Lors de ces dernier mois, le caractère fortement hétérogène de ce mouvement structuré autour du blog de Beppe Grillo, l’incapacité d’exprimer des prises de position unitaires sur les questions les plus diverses et la méthode fortement autoritaire et pyramidale de gérer le mouvement ont conduit à une longue série de scissions individuelles de parlementaires et d’expulsions de dissidents dans les régions. Le Mouvement 5 Etoiles est prisonnier de son caractère de mouvement virtuel, de son absence de programme véritable et de la faiblesse de sa base sociale de référence, ce mouvement va inévitablement se dégonfler cela engendrera une augmentation de la frustration chez une couche d’activistes qui recommenceront à chercher une solution de lutte et d’organisation politique contre les partis de la Troïka. Il est toutefois fort probable que le Mouvement 5 Etoiles obtiendra son dernier triomphe électoral lors des élections européennes à venir. Un bon résultat électoral pour ne pas parler d’une victoire du Mouvement 5 Etoiles risque de fortement affaiblir le gouvernement Renzi et de freiner ses multiples projets de réforme. Conscient des risques de fragmentations au sein de son mouvement, Beppe Grillo a imposé à tous les candidats un ‘accord’ qui les force à verser 250.000 euros au mouvement s’ils trahissent le pacte avec leurs électeurs. De cette façon, Grillo et Casaleggio (le gourou de l’informatique cofondateur et copropriétaire du mouvement) essayent de renforcer leur emprise sur le mouvement contre toute voix dissidente.
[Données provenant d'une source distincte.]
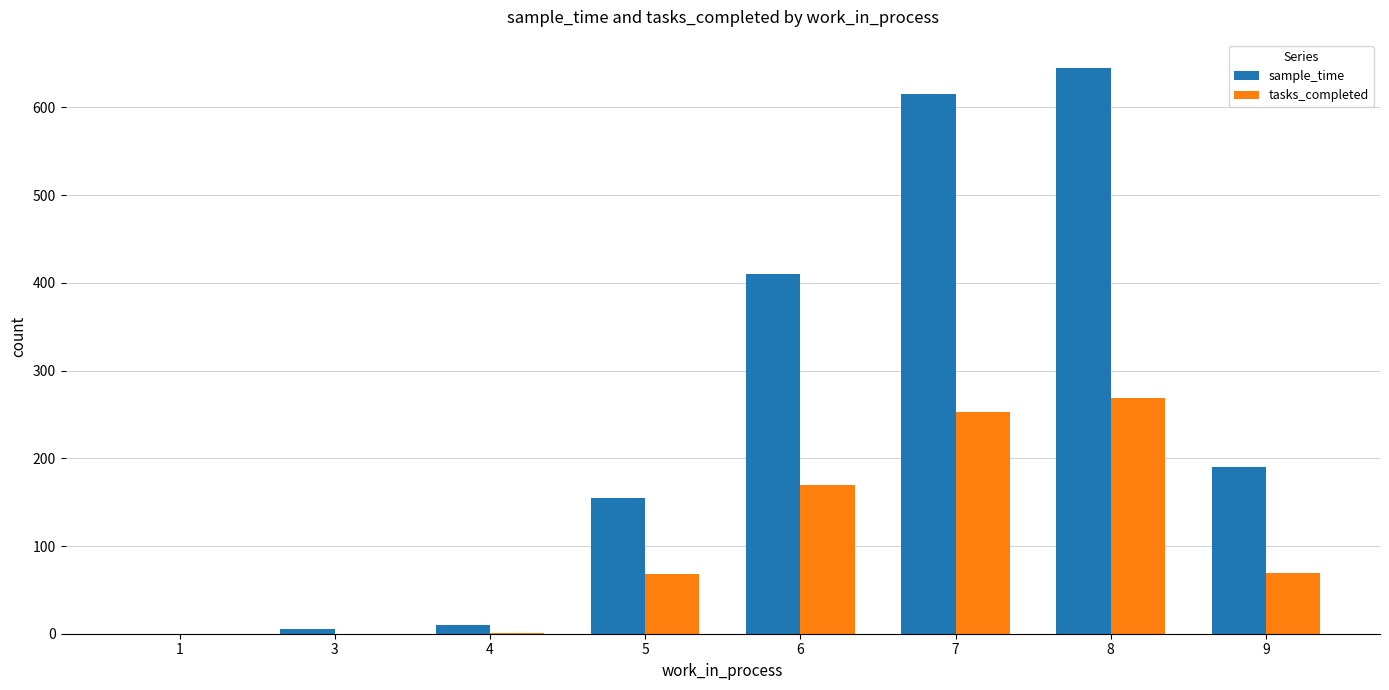

How many categories are shown in the chart?

8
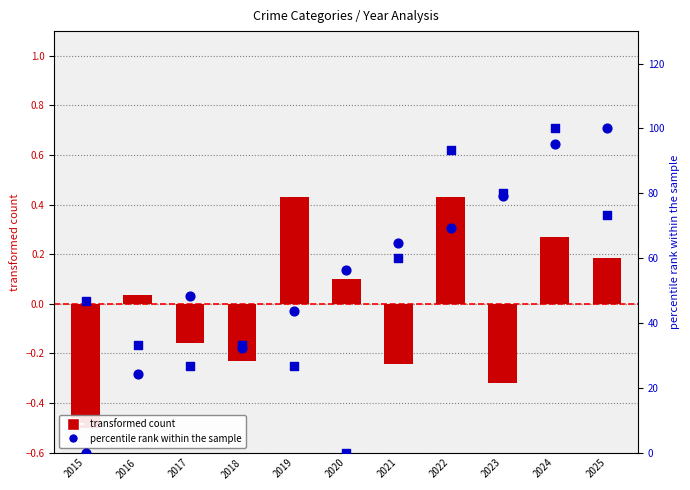

What is the total value across all series at 2022?

69.8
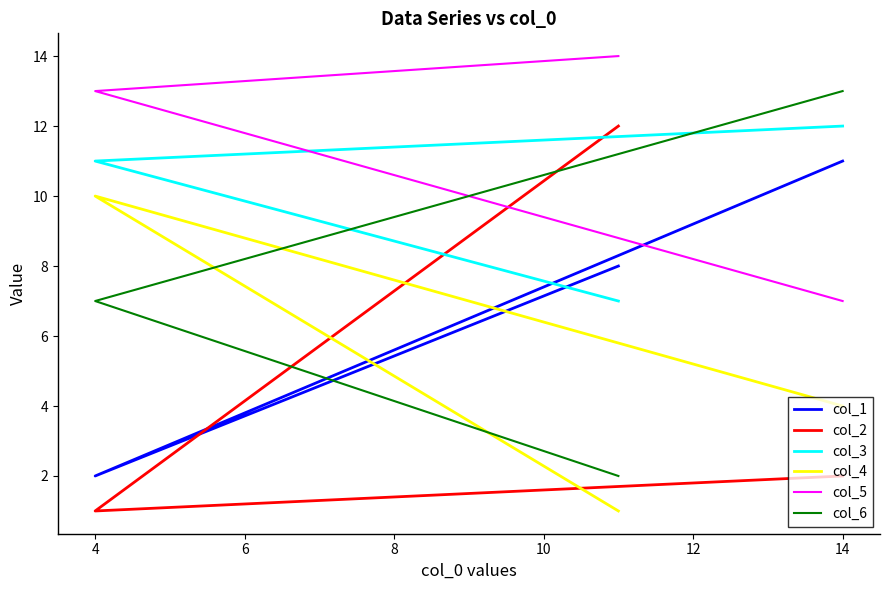

Is it true that col_6 equals 23 at 14?

False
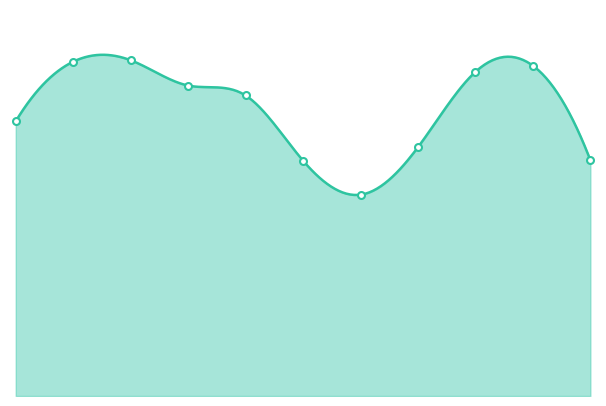

Reading left to right, extract all data points from this chart.

2015=1163	2016=1415	2017=1421	2018=1314	2019=1272	2020=996	2021=852	2022=1053	2023=1372	2024=1398	2025=998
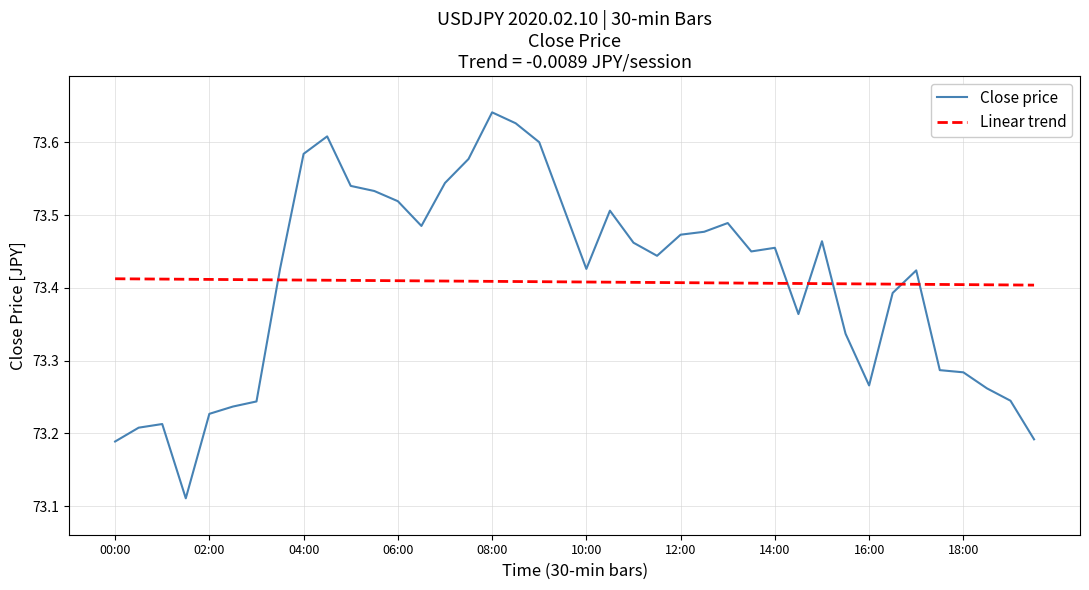

How many intersections are there between Linear trend and Close price?

6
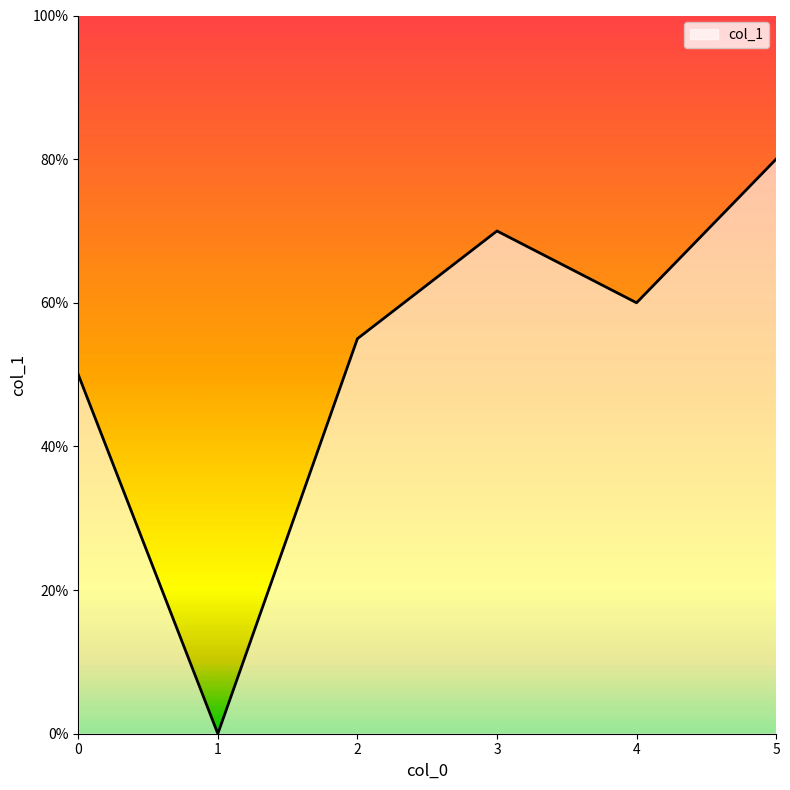

What is the greatest value displayed?

80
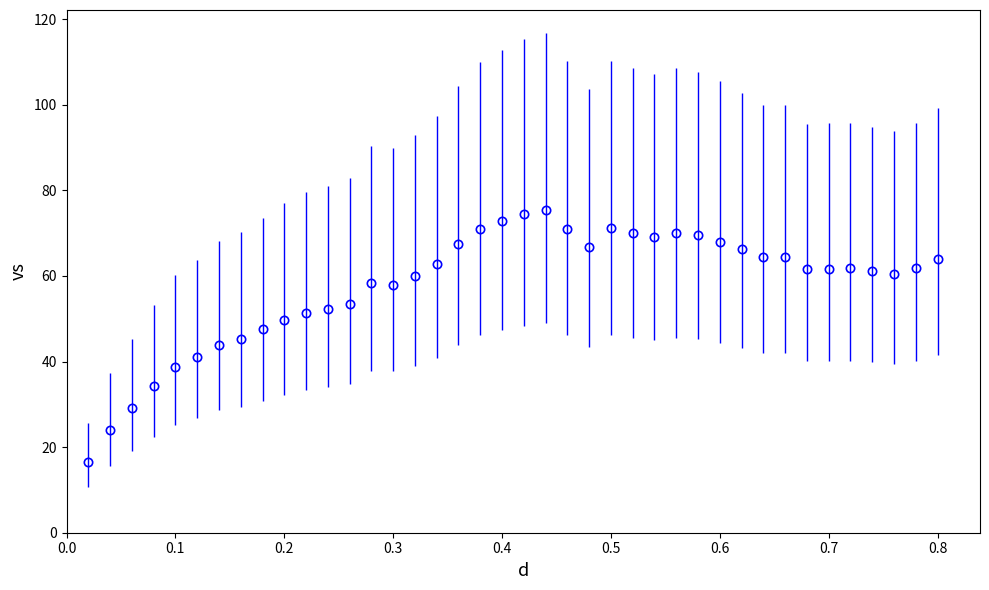

What is the maximum value shown in the chart?

75.4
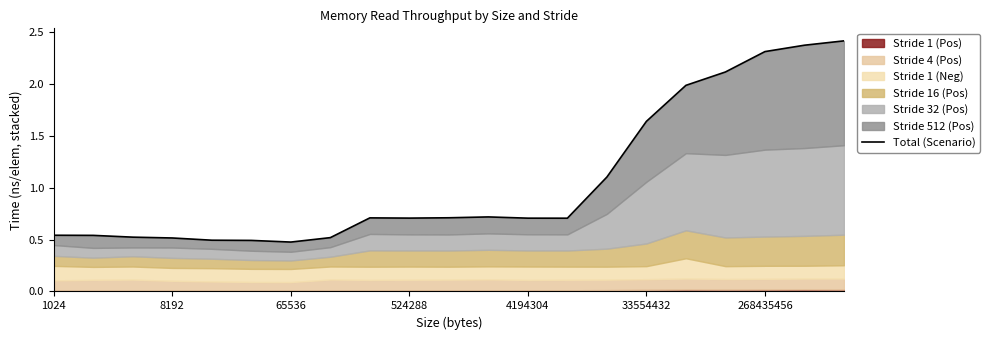

What is the value of the 15th point from the left?

1.1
Pour ce qu’il en est des grands parti traditionnel, le Parti Démocrate, le Nouveau Centre Droit et Forza Italia portent des campagnes politiques très similaires qui n’intéressent ou ne passionnent pratiquement personne. La gauche radicale incapable de se présenter sous ses propres symboles souillés par des décennies de petites tactiques et de trahisons ouvertes a choisi de se présenter derrière le visage réconfortant d’Alexis Tsipras, le leader du parti grec de gauche radicale Syriza, pratiquement inconnu en Italie. La liste Tsipras ‘dirigée’ par un comité de six intellectuels, véritables vieux dinosaures de la petite gauche progressiste et de la ‘société civile’ italienne risque d’aboutir à un résultat décevant. Dans cette éventualité, la gauche radicale italienne serait privée de représentant pour la quatrième fois d’affilée lors d’élections importantes, alors qu’elle était encore relativement forte jusqu’il y a peu. Cette perspective risque de mettre un terme à la longue agonie du PRC et d’autres petites forces résiduelles.

A la veille des élections, la situation politique Italienne reste caractérisée par une forte dose d’incertitudes et par une très forte instabilité politique. A l’heure actuelle, le mouvement ouvrier est saigné par une avalanche de licenciements, de délocalisations et de fermetures de sites de production. Mais il est le grand absent des discussions politiques. L’inévitable reprise du conflit social modifiera cette situation et réinitiera dans la société une discussion autour de la nécessité de construire un nouveau projet politique pour les jeunes et les travailleurs qui puissent prendre l’initiative de lancer une offensive frontale capable de mettre fin aux massacres sociaux que nous subissons actuellement.